I do call them out on it. I’m not just going to keep quiet and let it slide. The most recent situation has caused me to not speak to my mum at the moment and limit contact with my father but the children do love to speak to their grandparents so it is a little tough. Which is why I posted on here for a bit of perspective.

DHs parents are the complete opposite so at least they have one set of grandparents they can rely on.

You are hurting your parents because you aren’t able to discuss things calmly with them and come to an understanding?

or you are hurting your parents because you think your Point of view is so superior to theirs that they aren’t worthy of your time anymore?

VinnieBeige · 27/06/2026 21:32

Delphiniumandlupins · 27/06/2026 21:30

OK. If I, like the OP's parents, think someone is lesser because they are British Chinese or British Asian is that still a valid point of view? They are saying that a school photo with a lot of non-English looking children is a problem.

It is a problem, as they would love their gc to share their culture.

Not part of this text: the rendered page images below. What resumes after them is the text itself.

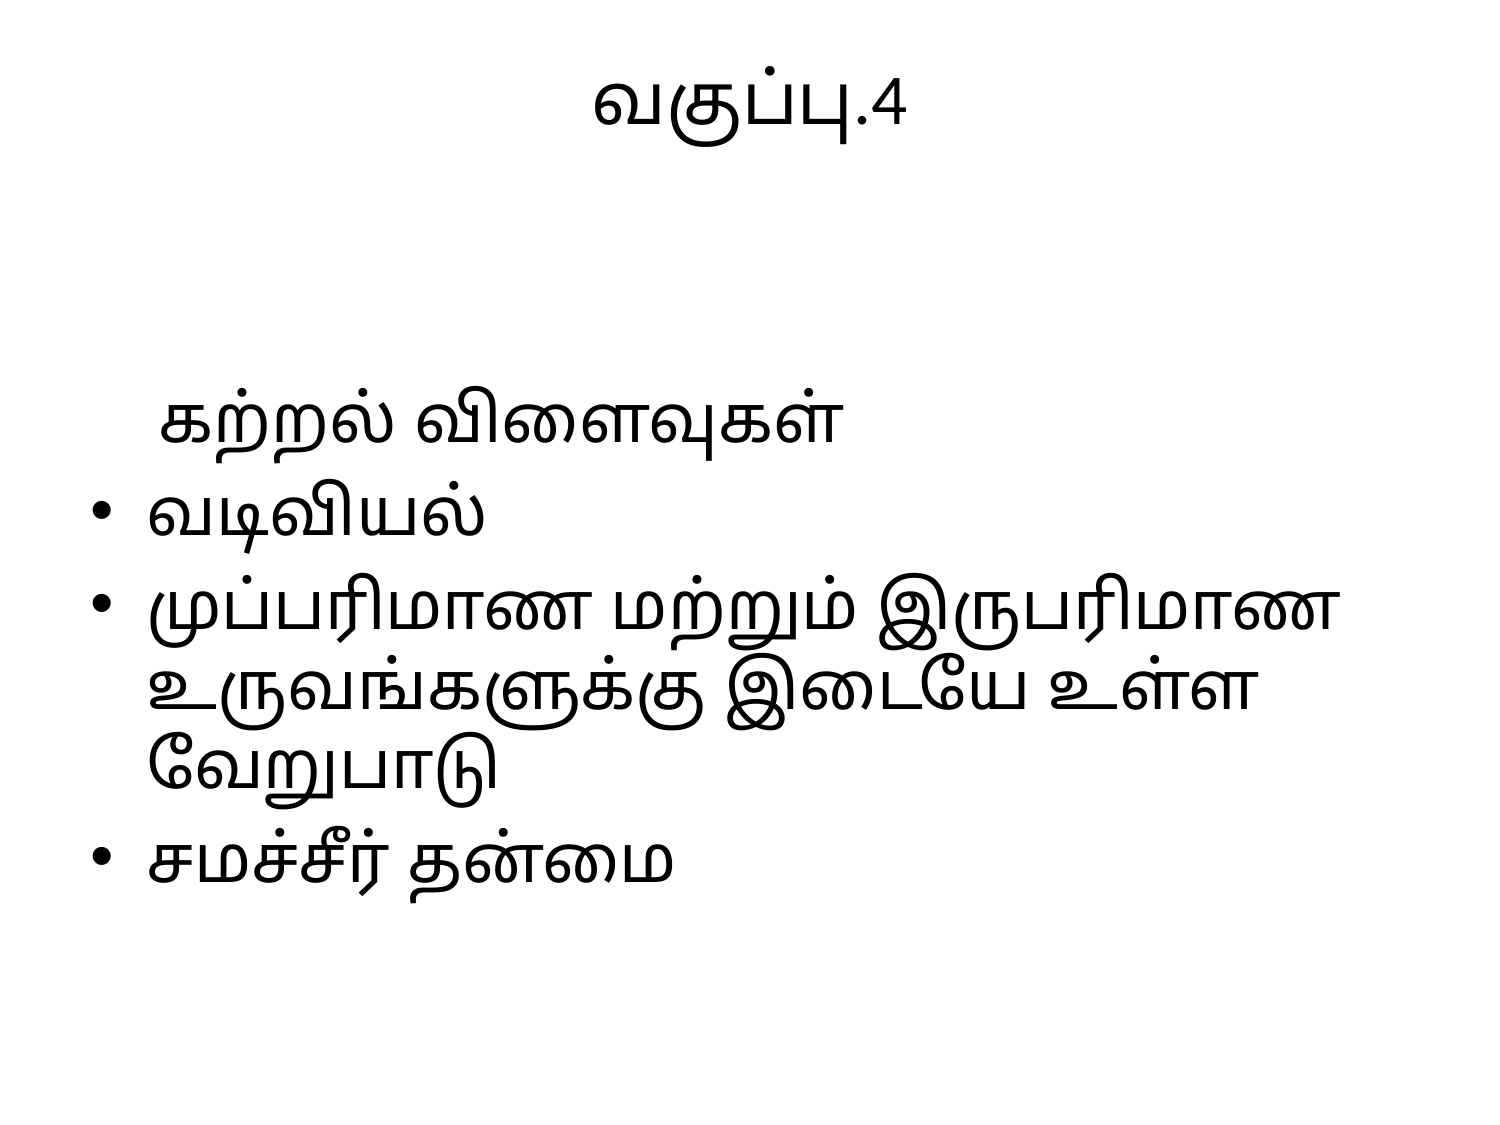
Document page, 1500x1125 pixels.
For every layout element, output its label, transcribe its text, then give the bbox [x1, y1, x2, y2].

title வகுப்பு.4 [75, 45, 1425, 233]
list கற்றல் விளைவுகள் வடிவியல் முப்பரிமாண மற்றும் இருபரிமாண உருவங்களுக்கு இடையே உள்ள வேறுபாடு சமச்சீர் தன்மை [75, 275, 1425, 1018]
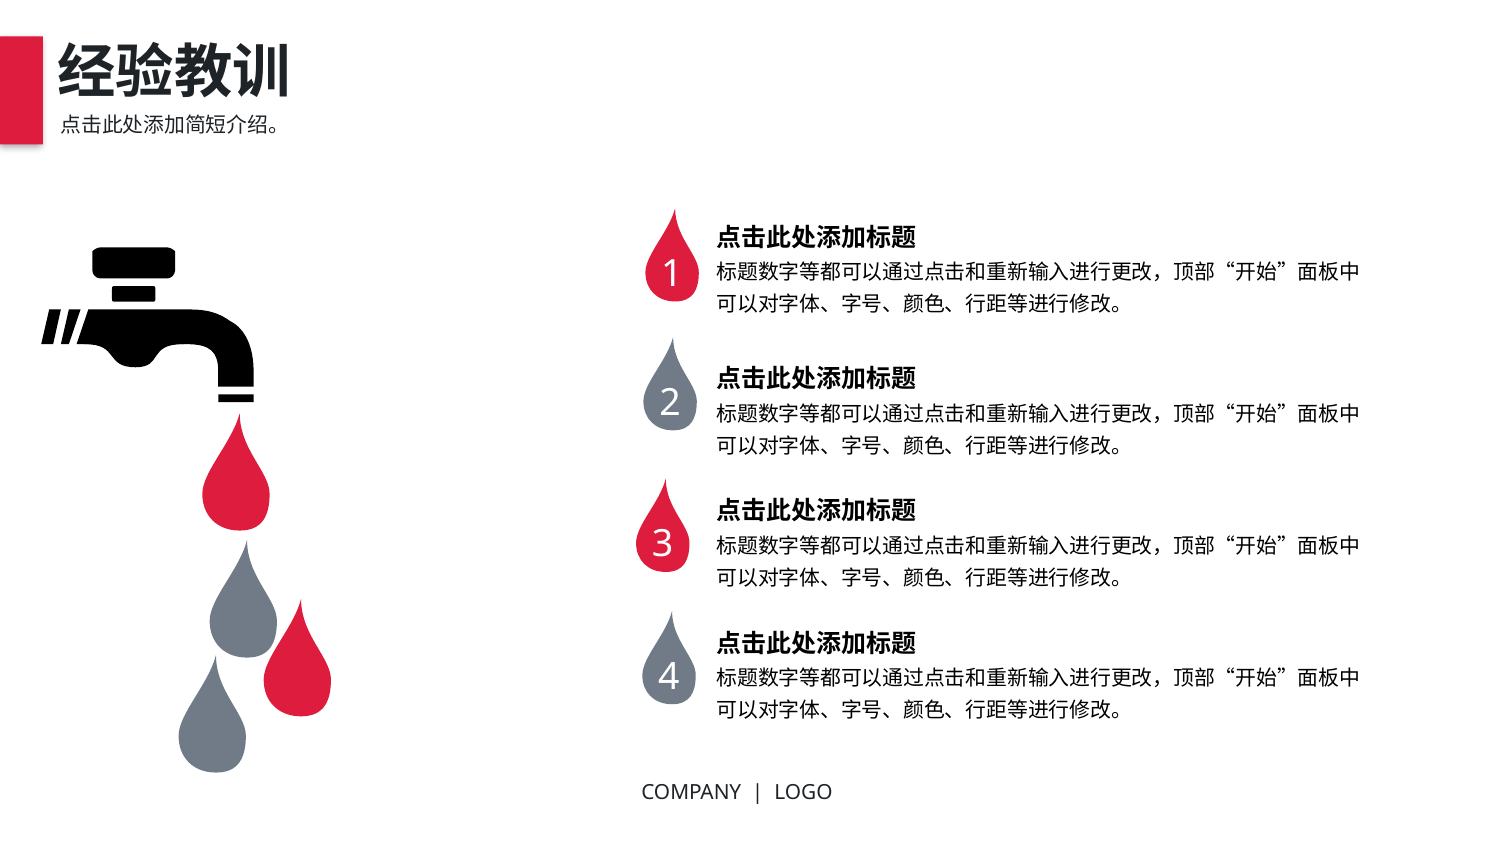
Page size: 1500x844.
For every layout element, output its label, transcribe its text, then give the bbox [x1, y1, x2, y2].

text_box COMPANY | LOGO [626, 763, 874, 811]
text_box [209, 540, 277, 658]
text_box 点击此处添加简短介绍。 [45, 104, 357, 144]
text_box 点击此处添加标题 标题数字等都可以通过点击和重新输入进行更改，顶部“开始”面板中可以对字体、字号、颜色、行距等进行修改。 [701, 478, 1389, 598]
text_box 1 [645, 208, 699, 302]
text_box [0, 36, 44, 145]
text_box [263, 598, 331, 717]
text_box 点击此处添加标题 标题数字等都可以通过点击和重新输入进行更改，顶部“开始”面板中可以对字体、字号、颜色、行距等进行修改。 [701, 610, 1389, 730]
text_box [178, 655, 246, 773]
text_box 点击此处添加标题 标题数字等都可以通过点击和重新输入进行更改，顶部“开始”面板中可以对字体、字号、颜色、行距等进行修改。 [701, 346, 1389, 465]
text_box 点击此处添加标题 标题数字等都可以通过点击和重新输入进行更改，顶部“开始”面板中可以对字体、字号、颜色、行距等进行修改。 [701, 204, 1389, 324]
text_box 经验教训 [42, 26, 530, 111]
text_box [202, 413, 270, 531]
text_box 4 [642, 610, 696, 705]
text_box 3 [636, 478, 690, 572]
text_box 2 [643, 337, 697, 431]
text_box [41, 247, 254, 403]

Clavinova · 27/06/2026 21:32

Funnily enough, I know three families who have lived/worked in Singapore who now live in Cobham. Two of their children were also born in Singapore. Of all the places to describe as an insular village - Cobham is one of the least likely candidates. Not far from London, quite a few Americans because of the American International School, a smattering of celebrities and a few Chelsea footballers (Chelsea's training ground is also in Cobham). I expect loads of families who live in Cobham also own property abroad or travel the world for work/holiday.

Sherararara · 27/06/2026 21:32

Your parents are likely intimidated and insecure at your lifestyle and the fact that they feel they can’t relate to your grandkids as they don’t share common upbringing experience. You and your kids experience is presumably worlds apart from their own experience living in the UK. To be frank they are small minded (like a lot of people on MN every time there is an ex-pat thread) and possibly envious. Their vision of grandparenthood and the reality are very different.
Speaking as someone who also lived the ex-pat lifestyle almost identical to yours, with kids born abroad and educated in private schools.

AsiaFlyer · 27/06/2026 21:34

DistanceCall · 27/06/2026 21:27

What do you mean by "weird"? Why is it weird?

To be fair, it is a fairly weird existence being an expat kid.

Weird as in unusual, not necessarily bad.

Common not to speak the language of the country you grew up in, for example, or to have extra passports of places you don’t remember, or to have friends arrive or disappear to other parts of the world fairly commonly. Often housekeepers and drivers, who are as likely to take you places as your own parents. Being both very cosmopolitan and also quite bubbled and insular.

Amazing experience in many ways, and of course NAEALT. But weird on many measures.